» Directions for this task
Reproduce the listing from its first line up to and including the line with "scientific name: Hordeum murinum", renaming every "phylum" to "division" and keeping everything else unchanged.
──────── Listing ────────
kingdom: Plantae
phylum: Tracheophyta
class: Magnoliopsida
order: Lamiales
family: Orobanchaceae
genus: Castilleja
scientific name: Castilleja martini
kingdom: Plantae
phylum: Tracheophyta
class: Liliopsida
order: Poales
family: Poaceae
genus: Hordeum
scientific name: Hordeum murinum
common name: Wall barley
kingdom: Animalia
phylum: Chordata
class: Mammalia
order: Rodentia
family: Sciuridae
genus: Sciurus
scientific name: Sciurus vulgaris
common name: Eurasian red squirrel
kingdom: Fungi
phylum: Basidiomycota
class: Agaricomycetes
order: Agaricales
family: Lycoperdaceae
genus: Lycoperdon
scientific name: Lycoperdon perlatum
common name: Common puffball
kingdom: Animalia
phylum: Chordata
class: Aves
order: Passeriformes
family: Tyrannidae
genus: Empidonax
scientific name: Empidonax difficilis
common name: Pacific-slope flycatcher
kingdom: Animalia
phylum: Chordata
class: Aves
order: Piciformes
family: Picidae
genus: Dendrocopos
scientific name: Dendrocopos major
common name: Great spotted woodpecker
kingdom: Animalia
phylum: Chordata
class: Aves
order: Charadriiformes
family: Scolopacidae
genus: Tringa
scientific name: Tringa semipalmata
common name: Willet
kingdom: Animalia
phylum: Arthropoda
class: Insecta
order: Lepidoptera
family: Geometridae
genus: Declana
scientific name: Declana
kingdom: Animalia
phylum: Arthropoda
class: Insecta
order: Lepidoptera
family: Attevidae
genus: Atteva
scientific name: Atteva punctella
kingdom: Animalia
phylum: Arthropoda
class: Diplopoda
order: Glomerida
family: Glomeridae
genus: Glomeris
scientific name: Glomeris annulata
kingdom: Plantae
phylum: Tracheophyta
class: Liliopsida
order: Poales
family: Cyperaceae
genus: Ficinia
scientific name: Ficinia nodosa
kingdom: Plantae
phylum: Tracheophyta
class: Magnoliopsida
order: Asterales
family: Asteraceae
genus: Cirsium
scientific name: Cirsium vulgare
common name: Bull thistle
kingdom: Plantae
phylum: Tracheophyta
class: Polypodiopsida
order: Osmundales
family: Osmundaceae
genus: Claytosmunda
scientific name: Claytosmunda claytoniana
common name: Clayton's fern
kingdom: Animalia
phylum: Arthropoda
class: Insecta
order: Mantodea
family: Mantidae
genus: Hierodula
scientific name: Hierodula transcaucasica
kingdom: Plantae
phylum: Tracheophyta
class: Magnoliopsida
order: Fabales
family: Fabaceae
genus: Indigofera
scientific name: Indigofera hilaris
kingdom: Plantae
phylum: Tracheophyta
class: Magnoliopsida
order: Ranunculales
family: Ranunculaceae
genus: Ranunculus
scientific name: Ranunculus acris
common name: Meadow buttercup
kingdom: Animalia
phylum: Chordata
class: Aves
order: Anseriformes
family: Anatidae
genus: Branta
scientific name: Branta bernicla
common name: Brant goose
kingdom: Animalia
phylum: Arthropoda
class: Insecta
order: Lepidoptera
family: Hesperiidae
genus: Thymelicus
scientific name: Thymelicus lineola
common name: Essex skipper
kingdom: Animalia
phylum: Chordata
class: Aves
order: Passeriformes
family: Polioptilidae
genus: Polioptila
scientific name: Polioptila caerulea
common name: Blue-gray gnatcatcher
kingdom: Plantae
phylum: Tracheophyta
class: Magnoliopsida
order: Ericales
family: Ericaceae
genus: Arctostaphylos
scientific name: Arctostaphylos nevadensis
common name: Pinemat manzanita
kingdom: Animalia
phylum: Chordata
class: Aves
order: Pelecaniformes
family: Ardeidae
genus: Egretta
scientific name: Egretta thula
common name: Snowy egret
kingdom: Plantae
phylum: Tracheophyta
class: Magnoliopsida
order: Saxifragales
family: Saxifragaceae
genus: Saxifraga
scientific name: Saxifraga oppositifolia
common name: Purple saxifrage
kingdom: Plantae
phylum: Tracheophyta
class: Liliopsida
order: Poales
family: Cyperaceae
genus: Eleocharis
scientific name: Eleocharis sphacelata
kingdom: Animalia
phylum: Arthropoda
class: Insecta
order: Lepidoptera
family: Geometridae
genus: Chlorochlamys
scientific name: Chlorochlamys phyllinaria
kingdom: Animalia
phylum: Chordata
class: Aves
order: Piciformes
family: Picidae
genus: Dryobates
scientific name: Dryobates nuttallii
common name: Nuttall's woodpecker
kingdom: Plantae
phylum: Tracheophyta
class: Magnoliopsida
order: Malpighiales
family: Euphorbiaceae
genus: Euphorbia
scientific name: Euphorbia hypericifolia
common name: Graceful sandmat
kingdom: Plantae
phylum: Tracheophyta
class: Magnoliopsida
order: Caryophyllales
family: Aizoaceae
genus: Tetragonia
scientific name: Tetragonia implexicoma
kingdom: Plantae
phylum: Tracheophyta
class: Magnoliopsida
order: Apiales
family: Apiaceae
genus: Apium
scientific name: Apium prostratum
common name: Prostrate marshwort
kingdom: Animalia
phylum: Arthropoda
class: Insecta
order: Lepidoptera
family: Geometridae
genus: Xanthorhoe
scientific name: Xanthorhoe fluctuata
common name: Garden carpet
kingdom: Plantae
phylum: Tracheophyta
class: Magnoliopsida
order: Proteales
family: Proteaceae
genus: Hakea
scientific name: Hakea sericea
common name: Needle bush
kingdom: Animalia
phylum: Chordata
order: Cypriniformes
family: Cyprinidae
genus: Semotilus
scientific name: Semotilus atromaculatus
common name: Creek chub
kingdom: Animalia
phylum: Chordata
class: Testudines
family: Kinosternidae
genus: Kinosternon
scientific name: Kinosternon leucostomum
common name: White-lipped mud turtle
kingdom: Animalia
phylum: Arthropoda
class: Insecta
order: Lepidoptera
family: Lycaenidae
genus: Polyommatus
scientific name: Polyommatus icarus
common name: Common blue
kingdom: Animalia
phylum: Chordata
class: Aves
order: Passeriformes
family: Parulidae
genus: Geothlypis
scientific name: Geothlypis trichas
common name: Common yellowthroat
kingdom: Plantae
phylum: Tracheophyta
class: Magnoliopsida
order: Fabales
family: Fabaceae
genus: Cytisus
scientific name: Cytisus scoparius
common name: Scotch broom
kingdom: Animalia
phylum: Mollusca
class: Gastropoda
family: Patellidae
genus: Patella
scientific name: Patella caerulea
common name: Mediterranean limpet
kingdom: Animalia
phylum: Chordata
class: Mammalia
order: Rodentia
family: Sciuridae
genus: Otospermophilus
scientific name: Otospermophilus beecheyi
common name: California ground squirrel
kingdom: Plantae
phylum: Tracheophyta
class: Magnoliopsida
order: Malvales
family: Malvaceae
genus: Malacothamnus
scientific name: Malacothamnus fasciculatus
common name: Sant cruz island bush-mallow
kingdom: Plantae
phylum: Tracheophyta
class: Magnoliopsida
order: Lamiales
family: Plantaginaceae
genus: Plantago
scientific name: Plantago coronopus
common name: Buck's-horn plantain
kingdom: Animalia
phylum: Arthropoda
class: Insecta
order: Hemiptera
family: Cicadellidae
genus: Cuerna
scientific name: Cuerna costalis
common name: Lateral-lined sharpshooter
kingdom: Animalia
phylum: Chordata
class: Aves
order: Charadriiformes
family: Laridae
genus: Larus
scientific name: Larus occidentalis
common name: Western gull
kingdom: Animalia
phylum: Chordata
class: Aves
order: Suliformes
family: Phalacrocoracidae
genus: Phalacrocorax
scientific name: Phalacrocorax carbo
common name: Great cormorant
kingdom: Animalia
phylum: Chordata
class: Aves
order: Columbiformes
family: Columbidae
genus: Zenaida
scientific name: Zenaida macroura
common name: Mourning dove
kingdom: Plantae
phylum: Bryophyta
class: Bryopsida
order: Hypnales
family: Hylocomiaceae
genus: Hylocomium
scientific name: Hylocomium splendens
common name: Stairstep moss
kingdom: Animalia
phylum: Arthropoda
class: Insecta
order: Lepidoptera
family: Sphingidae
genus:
────────
» The output
kingdom: Plantae
division: Tracheophyta
class: Magnoliopsida
order: Lamiales
family: Orobanchaceae
genus: Castilleja
scientific name: Castilleja martini
kingdom: Plantae
division: Tracheophyta
class: Liliopsida
order: Poales
family: Poaceae
genus: Hordeum
scientific name: Hordeum murinum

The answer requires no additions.